Free Republic
Browse · Search
General/Chat
Topics · Post Article

Skip to comments.

More Thoughts on Google and "Trustworthiness"
Evolution News and Views ^ | March 9, 2015 | Erik J. Larson

Posted on 03/10/2015 5:25:51 AM PDT by Heartlander

More Thoughts on Google and "Trustworthiness"

Erik J. Larson March 9, 2015 3:59 PM | Permalink

Last week, I commented on the proposal by a Google team to introduce "trustworthiness" as a criterion in Web searches. See "In Determining Truthfulness, a Google Team Would Like to Do Your Thinking for You." I noted the potential for bias that this "fix" to existing algorithms would bring with it -- a worrisome prospect, perhaps, for Web source not in line with the politically progressive perspective favored by many Google employees.

How worrisome, exactly? For that we need to wade into some of the technical aspects of the paper the team used to advance their idea.
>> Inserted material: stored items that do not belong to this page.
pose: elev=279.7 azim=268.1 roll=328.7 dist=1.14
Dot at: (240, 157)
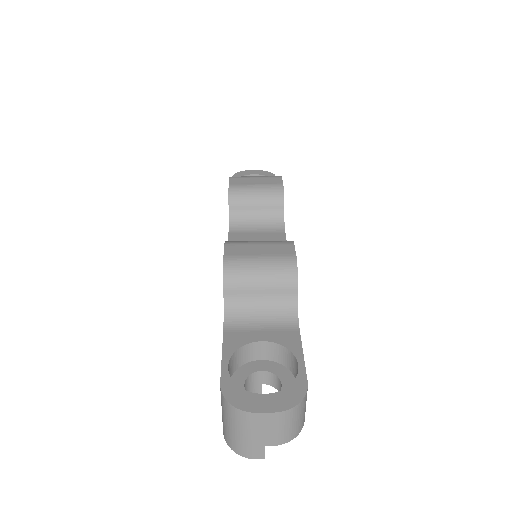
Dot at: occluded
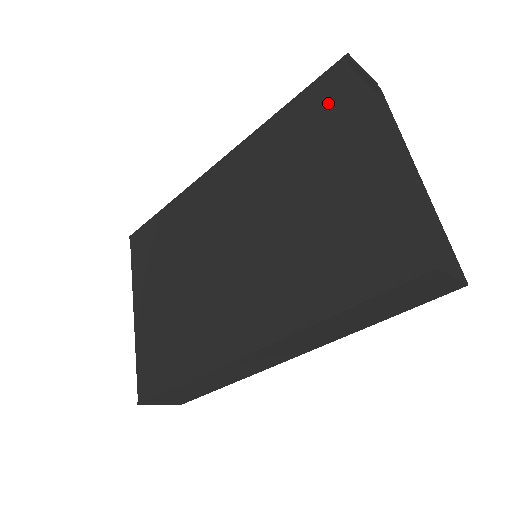
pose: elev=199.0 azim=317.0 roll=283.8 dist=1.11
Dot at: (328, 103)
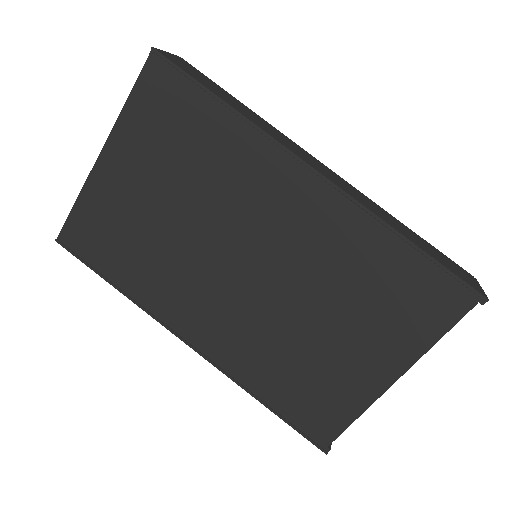
Dot at: (428, 305)
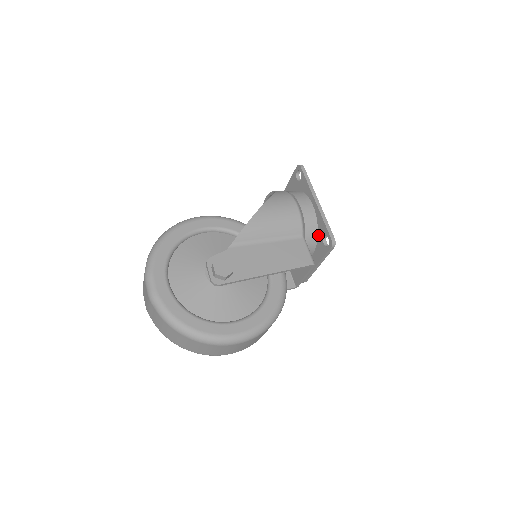
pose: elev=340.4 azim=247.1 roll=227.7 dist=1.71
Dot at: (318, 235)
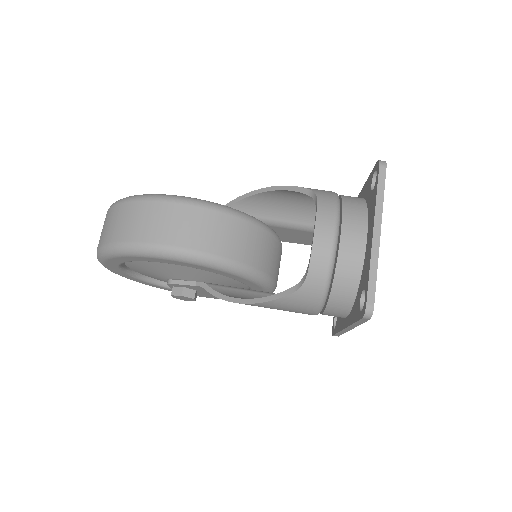
Dot at: occluded
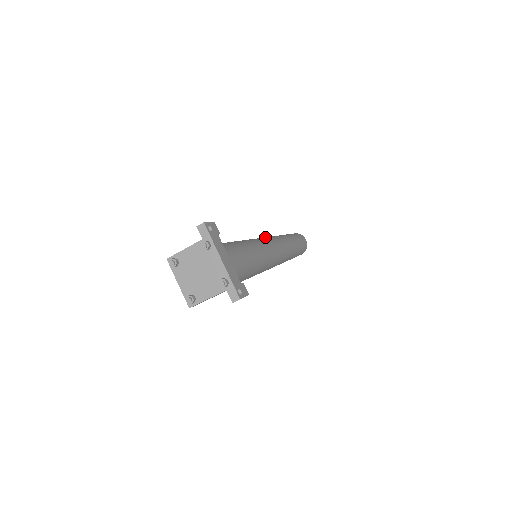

If you read the paper, you find that their group is working on extracting "triples" of the form <Subject, Predicate, Object>. These simple structures are the basis for the facts the Google team wants to identify on the Web. To obtain these triples from source documents, you'd typically use something called "Named Entity Recognition" (NER). NER simply scans text for entities of certain types, like Person, or Country. The full triple extractor will thus use NER as a subroutine, to "bind" the arguments in the triple to appropriately typed objects extracted from the Web pages. So: match Subject to "Obama," Predicate to "president of," and Object to "United States," where Obama is an instance of Person, and United States is an instance of Country and the Predicate can either be stand-alone or a specialization of something like "leader of." None of this is very groundbreaking. There are huge databases that were developed to specify all the vocabulary and constraints on semantic structures like triples (cf. FrameNet).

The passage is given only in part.